Now into its eighth year and fully established as one of the best places to catch both up-and-coming bands and old favourites alike, the sun came out for 2014’s 2000trees festival in the beautiful surroundings of Upcote Farm, Gloucestershire. Ran by a team of incredibly passionate music fans, the festival kicked off, for those who took advantage of the early bird offer, on the Thursday with a special intimate headline set from Dan Le Sac vs Scroobius Pip in the Cave tent. Also on the bill were Trees favourites Johnny Foreigner, Ben Marwood and Gnarwolves, who all delivered sets full of enthusiasm, energy and vitality – and reminded you why it was so good to be back. Does any festival have as many bands thank the organisers as this one?
Friday 11 July
As the arena filled up further still on Friday morning, many people’s first port of call was Brawlers in the new Axiom stage (this and the Croft stage were both named after much-missed venues that were shut due to situations beyond their control – another nice touch by the organisers). Frantic, pulsating and brilliant fun, it may have taken three or four songs for singer Harry George Johns to launch himself into the audience rather than on the customary opening riff, but his searingly honest lyrics and talk of how good looking the crowd were (and Brawlers’ bassist) got everyone on side. With talk of the band’s love of Oasis (one we fully share at Spectral Nights) as it’s the ‘punk-rock thing to do to not care what anyone thinks’ and the likes of ‘Instagram Famous’ and ‘Mothers & Fathers’ sounding invigorating as they do on the EP, this is a band made for festivals – and one that’s impossible not to love.

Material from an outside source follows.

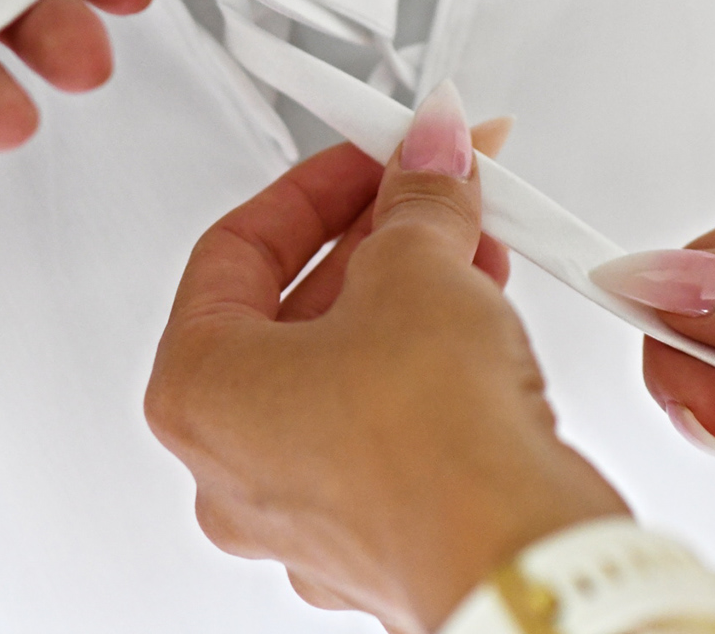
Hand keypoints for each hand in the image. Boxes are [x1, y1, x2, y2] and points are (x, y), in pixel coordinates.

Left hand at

After this, it was over to the Main Stage for the double bill of Slaves and The Computers. The first time we’ve seen Slaves, the Royal Tunbridge Wells duo did not disappoint. Sitting somewhere between Crass, Art Brut and Wire, their heavy punk songs doused in self-depreciation and humour – they have one song about a sasquatch on the loose in their hometown – were not left wanting on the bigger stage. The Computers, who are headlining The Summer Westival in Aldershot in a couple of weeks, have also honed their rock & roll show to perfection. The smartest dressed band at the festival, frontman Al Kershaw’s gospel-driven showmanship is captivating from the first minute as he prowls the stage, climbs the rigging and drops a zillion sexual puns which culminate in a dance-off with one audience member. With moments of Ramones-style punk (‘Music is Dead’) mixed with 60s-tinged rock & roll fun times (‘Mr Saturday Night’), they’re a band to be cherished and it can’t be long until everyone falls for them – especially with the inescapable allure of songs like ‘C.r.u.e.l’.
In what is traditionally a more chilled-out acoustic stage, Toby Hayes, previously of Meet Me in St Louis and Shoes and Socks Off, turned the amps up with his new band Eugene Quell’s scuzz-driven indie-grunge sound. Reminiscent of Dinosaur Jr collaborating with Slowdive, it was loud, powerful and offered a thrill a minute. Another must-see band is Nordic Giants, who may resemble a darker version of It’s Always Sunny in Philadelphia’s Birds of War with their stage costumes, but mix astounding post and math rock with truly spectacular visual films. Back on the main stage, Blood Red Shoes delivered a career-spanning set that pulled out hits from all four of their albums from the past ten years. Remarkably their first appearance at 2000trees, they were perfect for the late-evening sun with ‘I Wish I Was Someone Better’, ‘Cold’, ‘Speech Coma’ and ‘Light It Up’ all providing the hefty crowd with the chance to sing and clap along to their hearts’ content. Closing the Axiom for the day were another Trees regular, with Three Trapped Tigers pulsating and sweeping sound mixing with brilliant lights to provide a packed tent the chance to dance their cares away and absorb themselves fully in their vibrant and complex atmospherics.